### [Document segment]
Dapla (statnorway)

Functions for reading and writing GeoDataFrames in Statistics Norway’s GCS Dapla.

check_files(folder, contains=None, within_minutes=None)[source]

Returns DataFrame of files in the folder and subfolders with times and sizes.

Parameters:
  • folder (str) – Google cloud storage folder.

  • contains (str | None) – Optional substring that must be in the file path.

  • within_minutes (int | None) – Optionally include only files that were updated in the last n minutes.

Return type:

DataFrame

exists(path)[source]

Returns True if the path exists, and False if it doesn’t.

Parameters:

path (str) – The path to the file or directory.

Return type:

bool

Returns:

True if the path exists, False if not.

get_bounds_series(paths, file_system=None, threads=None, pandas_fallback=False)[source]

Get a GeoSeries with file paths as indexes and the file’s bounds as values.

The returned GeoSeries can be used as the first argument of ‘read_geopandas’ along with the ‘mask’ keyword.

Parameters:
  • paths (list[str | Path] | tuple[str | Path]) – Iterable of file paths in gcs.

  • file_system (dp.gcs.GCSFileSystem | None) – Optional instance of dp.gcs.GCSFileSystem. If None, an instance is created within the function. Note that this is slower in long loops.

### [Exercise objective]
Write out the Dapla function documentation above word for word, from its title through the description of the file_system parameter.

### [Data section]
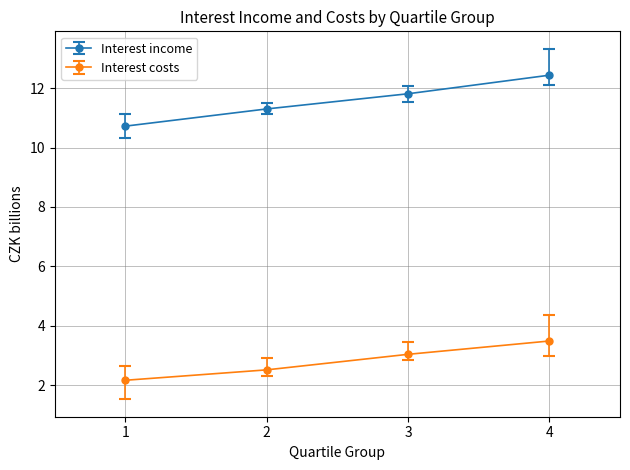

What is the difference between the highest and lowest values at 4?

9.0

### [Output of the exercise]
Dapla (statnorway)

Functions for reading and writing GeoDataFrames in Statistics Norway’s GCS Dapla.

check_files(folder, contains=None, within_minutes=None)[source]

Returns DataFrame of files in the folder and subfolders with times and sizes.

Parameters:
  • folder (str) – Google cloud storage folder.

  • contains (str | None) – Optional substring that must be in the file path.

  • within_minutes (int | None) – Optionally include only files that were updated in the last n minutes.

Return type:

DataFrame

exists(path)[source]

Returns True if the path exists, and False if it doesn’t.

Parameters:

path (str) – The path to the file or directory.

Return type:

bool

Returns:

True if the path exists, False if not.

get_bounds_series(paths, file_system=None, threads=None, pandas_fallback=False)[source]

Get a GeoSeries with file paths as indexes and the file’s bounds as values.

The returned GeoSeries can be used as the first argument of ‘read_geopandas’ along with the ‘mask’ keyword.

Parameters:
  • paths (list[str | Path] | tuple[str | Path]) – Iterable of file paths in gcs.

  • file_system (dp.gcs.GCSFileSystem | None) – Optional instance of dp.gcs.GCSFileSystem. If None, an instance is created within the function. Note that this is slower in long loops.